*TASK DIRECTIONS*.
Word for word, transcribe the material below from its first line to the line with "index mcp: (382, 173)", both included.

*THE RECORDS*.
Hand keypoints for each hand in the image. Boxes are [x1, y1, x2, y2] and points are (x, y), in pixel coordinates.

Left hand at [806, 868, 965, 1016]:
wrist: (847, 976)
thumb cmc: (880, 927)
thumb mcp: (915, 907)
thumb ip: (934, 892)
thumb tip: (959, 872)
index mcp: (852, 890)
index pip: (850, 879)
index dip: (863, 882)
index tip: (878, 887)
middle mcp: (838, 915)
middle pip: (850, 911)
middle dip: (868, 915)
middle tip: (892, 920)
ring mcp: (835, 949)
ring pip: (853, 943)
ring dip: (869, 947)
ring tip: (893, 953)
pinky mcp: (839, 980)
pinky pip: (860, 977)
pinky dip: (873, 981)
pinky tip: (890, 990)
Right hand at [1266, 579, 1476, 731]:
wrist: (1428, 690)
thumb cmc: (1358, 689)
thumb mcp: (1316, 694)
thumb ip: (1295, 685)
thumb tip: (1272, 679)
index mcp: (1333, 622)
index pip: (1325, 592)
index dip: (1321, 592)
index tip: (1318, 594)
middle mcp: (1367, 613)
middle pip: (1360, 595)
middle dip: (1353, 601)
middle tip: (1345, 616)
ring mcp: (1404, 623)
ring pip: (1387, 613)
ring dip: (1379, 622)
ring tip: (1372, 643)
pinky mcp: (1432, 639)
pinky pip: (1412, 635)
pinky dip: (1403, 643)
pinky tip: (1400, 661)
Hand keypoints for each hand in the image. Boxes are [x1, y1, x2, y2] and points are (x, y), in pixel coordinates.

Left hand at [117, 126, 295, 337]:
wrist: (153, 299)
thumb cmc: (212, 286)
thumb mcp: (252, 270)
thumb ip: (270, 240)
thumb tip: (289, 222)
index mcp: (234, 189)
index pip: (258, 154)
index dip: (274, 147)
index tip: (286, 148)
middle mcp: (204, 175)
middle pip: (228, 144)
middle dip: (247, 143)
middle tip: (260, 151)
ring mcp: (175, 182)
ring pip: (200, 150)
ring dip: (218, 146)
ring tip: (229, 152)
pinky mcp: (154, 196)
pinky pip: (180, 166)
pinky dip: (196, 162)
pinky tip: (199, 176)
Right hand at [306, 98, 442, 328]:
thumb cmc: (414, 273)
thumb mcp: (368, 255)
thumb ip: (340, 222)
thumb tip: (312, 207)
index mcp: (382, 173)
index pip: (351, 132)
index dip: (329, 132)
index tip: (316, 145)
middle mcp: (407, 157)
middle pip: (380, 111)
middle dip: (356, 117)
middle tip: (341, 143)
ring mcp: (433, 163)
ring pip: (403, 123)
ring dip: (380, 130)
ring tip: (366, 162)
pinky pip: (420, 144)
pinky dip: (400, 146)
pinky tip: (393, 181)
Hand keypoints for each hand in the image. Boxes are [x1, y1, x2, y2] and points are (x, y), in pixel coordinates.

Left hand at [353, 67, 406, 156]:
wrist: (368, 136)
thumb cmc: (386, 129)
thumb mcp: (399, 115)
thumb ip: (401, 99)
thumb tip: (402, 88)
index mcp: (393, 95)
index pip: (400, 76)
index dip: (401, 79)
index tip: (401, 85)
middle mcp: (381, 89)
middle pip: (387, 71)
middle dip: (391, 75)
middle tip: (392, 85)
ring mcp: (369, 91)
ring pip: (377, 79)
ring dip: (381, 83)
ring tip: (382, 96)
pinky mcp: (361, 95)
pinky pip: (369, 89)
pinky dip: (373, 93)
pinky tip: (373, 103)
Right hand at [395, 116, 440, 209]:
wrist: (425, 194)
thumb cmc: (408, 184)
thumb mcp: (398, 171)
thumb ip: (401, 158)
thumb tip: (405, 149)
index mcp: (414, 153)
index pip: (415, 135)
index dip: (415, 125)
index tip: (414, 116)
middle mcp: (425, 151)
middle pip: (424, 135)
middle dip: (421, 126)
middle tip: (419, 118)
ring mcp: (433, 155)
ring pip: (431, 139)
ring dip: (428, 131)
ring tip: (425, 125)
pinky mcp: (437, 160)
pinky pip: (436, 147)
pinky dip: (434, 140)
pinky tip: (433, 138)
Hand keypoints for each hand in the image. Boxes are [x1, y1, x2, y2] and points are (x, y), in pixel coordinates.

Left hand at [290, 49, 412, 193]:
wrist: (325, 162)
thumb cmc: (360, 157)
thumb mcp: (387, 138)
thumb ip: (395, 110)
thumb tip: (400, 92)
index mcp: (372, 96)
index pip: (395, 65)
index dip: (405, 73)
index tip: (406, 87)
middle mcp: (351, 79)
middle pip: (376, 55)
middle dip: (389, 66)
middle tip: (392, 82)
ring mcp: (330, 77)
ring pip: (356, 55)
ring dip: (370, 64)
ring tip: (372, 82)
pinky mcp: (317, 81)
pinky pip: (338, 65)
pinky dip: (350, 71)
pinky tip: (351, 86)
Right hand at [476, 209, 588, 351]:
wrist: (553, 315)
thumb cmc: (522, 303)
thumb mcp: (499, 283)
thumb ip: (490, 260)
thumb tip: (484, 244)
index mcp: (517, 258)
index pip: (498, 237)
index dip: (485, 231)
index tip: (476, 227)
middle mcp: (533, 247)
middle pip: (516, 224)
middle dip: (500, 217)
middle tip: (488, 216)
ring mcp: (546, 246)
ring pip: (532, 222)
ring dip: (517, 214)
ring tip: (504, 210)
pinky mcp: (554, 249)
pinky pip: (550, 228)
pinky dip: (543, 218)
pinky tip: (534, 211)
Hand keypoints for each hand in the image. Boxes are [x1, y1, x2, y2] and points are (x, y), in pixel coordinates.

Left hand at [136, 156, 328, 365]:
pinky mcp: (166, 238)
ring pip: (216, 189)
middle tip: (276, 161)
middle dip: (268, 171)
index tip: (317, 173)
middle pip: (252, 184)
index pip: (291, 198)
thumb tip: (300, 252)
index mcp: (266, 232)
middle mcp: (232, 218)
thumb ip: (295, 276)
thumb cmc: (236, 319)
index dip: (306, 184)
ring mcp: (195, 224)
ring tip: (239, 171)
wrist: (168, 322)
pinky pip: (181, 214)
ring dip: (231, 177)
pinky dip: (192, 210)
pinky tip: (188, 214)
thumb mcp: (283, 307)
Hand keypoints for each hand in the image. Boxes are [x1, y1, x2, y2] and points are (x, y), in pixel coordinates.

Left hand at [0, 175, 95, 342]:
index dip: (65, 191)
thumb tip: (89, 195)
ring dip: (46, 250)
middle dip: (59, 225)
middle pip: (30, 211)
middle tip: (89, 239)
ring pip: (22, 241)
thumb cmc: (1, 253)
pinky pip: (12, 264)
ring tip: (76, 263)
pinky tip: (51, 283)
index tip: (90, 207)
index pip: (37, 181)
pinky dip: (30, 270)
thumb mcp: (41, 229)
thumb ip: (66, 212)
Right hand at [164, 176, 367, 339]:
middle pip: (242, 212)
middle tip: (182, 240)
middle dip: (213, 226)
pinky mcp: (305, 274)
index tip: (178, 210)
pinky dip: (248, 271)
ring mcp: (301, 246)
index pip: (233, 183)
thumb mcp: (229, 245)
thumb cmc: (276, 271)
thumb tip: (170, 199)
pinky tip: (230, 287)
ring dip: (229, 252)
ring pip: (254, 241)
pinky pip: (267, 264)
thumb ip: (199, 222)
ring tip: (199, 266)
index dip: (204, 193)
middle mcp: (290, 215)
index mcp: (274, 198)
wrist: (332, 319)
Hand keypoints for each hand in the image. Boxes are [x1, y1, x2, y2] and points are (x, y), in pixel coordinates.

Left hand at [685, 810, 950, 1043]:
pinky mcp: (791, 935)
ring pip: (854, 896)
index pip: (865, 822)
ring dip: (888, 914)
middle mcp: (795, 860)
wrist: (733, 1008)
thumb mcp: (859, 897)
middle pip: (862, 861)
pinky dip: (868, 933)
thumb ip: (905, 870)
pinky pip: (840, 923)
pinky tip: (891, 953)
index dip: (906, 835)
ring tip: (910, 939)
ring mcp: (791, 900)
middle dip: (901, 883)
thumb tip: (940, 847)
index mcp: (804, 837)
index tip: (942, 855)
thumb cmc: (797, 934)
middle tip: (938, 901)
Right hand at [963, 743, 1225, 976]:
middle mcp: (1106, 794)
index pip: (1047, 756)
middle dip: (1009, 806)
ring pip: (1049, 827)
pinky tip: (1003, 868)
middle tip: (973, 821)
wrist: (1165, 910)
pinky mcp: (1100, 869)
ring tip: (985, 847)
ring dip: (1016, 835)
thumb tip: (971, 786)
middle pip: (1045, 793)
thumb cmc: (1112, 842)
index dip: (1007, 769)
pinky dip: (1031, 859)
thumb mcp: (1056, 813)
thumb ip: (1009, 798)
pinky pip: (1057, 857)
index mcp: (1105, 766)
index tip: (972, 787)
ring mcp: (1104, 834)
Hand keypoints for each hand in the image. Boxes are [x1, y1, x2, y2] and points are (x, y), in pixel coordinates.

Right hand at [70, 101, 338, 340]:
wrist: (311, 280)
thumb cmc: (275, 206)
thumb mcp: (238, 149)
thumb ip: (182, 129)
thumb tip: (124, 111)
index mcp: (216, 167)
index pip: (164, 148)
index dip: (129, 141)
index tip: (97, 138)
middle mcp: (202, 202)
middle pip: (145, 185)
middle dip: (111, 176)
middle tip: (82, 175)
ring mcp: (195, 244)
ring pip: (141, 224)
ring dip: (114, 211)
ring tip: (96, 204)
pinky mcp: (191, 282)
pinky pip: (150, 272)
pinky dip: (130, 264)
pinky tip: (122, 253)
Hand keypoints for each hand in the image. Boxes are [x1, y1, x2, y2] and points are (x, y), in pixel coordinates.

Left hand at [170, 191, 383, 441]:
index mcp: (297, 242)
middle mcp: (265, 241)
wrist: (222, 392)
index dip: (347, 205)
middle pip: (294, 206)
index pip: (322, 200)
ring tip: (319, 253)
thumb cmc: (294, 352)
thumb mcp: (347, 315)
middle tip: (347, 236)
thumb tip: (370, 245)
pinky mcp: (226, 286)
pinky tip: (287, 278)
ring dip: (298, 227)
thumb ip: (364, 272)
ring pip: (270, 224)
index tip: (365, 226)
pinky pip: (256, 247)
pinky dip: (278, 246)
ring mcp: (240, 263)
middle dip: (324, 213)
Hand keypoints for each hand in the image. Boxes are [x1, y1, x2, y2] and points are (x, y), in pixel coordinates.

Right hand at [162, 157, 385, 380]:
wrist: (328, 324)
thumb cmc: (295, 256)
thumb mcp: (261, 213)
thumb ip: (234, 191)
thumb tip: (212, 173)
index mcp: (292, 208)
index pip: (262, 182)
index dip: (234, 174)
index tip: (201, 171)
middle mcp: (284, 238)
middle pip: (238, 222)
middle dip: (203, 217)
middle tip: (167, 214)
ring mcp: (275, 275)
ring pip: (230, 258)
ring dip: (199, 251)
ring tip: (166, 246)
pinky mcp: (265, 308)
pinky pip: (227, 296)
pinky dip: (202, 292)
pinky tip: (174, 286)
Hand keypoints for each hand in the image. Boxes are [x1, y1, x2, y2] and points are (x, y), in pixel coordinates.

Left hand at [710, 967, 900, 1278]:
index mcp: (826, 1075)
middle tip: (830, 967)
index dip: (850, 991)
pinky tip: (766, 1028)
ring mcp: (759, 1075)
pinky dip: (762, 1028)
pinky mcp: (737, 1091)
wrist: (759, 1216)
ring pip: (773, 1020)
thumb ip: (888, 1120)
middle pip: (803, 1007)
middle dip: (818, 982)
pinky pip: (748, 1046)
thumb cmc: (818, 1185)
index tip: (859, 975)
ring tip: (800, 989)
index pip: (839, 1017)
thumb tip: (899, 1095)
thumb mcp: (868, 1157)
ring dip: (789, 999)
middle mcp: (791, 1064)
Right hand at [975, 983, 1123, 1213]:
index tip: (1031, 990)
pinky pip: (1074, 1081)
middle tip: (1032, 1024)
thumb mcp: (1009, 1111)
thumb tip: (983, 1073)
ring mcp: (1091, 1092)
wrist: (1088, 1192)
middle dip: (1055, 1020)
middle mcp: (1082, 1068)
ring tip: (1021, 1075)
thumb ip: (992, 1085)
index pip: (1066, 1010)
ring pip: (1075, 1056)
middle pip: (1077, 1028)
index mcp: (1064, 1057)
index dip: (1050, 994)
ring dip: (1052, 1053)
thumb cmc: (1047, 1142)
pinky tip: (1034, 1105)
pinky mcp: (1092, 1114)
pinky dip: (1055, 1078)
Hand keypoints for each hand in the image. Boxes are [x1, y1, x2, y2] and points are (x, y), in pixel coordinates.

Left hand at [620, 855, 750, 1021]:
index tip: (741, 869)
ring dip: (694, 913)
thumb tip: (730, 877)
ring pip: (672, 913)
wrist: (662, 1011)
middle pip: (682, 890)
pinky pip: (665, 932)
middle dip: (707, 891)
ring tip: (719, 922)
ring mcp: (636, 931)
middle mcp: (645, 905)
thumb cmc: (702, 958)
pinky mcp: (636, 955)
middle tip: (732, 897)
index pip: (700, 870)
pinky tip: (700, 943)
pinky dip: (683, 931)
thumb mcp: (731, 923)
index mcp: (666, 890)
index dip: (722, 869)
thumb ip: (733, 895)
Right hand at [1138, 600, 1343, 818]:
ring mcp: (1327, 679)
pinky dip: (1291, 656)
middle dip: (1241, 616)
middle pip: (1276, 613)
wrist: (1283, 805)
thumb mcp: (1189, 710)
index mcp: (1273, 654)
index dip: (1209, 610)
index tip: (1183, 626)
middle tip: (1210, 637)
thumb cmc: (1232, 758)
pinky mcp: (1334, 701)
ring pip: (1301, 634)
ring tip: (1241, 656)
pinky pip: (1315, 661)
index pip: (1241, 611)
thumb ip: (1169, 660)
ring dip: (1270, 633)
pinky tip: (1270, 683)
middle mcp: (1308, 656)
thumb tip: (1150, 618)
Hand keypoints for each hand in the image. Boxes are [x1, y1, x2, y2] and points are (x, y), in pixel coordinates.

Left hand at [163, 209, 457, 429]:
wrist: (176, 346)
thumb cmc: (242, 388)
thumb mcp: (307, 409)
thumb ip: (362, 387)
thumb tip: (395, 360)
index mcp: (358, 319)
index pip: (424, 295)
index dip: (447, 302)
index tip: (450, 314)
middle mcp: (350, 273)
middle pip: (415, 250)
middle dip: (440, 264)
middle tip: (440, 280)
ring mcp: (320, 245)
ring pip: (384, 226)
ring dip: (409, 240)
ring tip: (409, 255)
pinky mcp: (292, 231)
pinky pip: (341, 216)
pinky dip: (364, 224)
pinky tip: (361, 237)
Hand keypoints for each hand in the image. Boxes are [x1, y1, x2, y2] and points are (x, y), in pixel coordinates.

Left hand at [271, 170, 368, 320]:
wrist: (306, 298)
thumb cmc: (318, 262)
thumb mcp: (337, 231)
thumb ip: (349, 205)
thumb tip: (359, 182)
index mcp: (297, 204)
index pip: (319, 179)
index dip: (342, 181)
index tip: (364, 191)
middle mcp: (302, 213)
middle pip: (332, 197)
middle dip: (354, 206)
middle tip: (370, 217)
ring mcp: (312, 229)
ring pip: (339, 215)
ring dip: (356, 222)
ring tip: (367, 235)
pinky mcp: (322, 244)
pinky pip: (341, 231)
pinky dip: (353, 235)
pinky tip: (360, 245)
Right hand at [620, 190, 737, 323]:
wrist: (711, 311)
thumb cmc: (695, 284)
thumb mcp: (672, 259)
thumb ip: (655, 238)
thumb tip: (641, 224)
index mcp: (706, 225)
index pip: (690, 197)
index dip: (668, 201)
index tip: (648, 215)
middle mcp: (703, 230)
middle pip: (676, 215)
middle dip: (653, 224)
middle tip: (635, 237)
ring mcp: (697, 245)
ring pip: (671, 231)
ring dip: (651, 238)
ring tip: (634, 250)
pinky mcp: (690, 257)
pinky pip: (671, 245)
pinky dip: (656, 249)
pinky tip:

*RESPONSE BOX*.
Hand keypoints for each hand in the image. Boxes are [x1, y1, x2, y2] and points are (x, y), in pixel coordinates.

Left hand at [806, 868, 965, 1016]:
wrist: (847, 976)
thumb cmc: (880, 927)
thumb mcp: (915, 907)
thumb ip: (934, 892)
thumb tip: (959, 872)
index mcp: (852, 890)
index pip: (850, 879)
index dip: (863, 882)
index tip: (878, 887)
middle mcp: (838, 915)
middle pip: (850, 911)
middle dip: (868, 915)
middle tip: (892, 920)
ring mcp: (835, 949)
ring pip: (853, 943)
ring dip: (869, 947)
ring tip: (893, 953)
pinky mcp: (839, 980)
pinky pip: (860, 977)
pinky dip: (873, 981)
pinky tip: (890, 990)
Right hand at [1266, 579, 1476, 731]:
wrist: (1428, 690)
thumb cmc: (1358, 689)
thumb mcp: (1316, 694)
thumb ip: (1295, 685)
thumb tip: (1272, 679)
index mcp: (1333, 622)
index pip: (1325, 592)
index dip: (1321, 592)
index tip: (1318, 594)
middle mcp: (1367, 613)
middle pip: (1360, 595)
middle dip: (1353, 601)
middle tip: (1345, 616)
ring mcp: (1404, 623)
ring pip: (1387, 613)
ring dip: (1379, 622)
ring tip: (1372, 643)
pinky mcp: (1432, 639)
pinky pip: (1412, 635)
pinky dip: (1403, 643)
pinky tip: (1400, 661)
Hand keypoints for each hand in the image. Boxes are [x1, y1, x2, y2] and points are (x, y), in pixel coordinates.

Left hand at [117, 126, 295, 337]:
wrist: (153, 299)
thumb cmc: (212, 286)
thumb mcp: (252, 270)
thumb ip: (270, 240)
thumb tip: (289, 222)
index mcp: (234, 189)
index pip: (258, 154)
index dip: (274, 147)
index tip: (286, 148)
middle mcp: (204, 175)
middle pip: (228, 144)
middle dip: (247, 143)
middle tip: (260, 151)
ring mcp: (175, 182)
ring pip: (200, 150)
ring dip: (218, 146)
ring tip: (229, 152)
pinky mcp: (154, 196)
pinky pip: (180, 166)
pinky dip: (196, 162)
pinky tip: (199, 176)
Right hand at [306, 98, 442, 328]:
thumb cmc: (414, 273)
thumb mcp: (368, 255)
thumb ip: (340, 222)
thumb tip: (312, 207)
index mcp: (382, 173)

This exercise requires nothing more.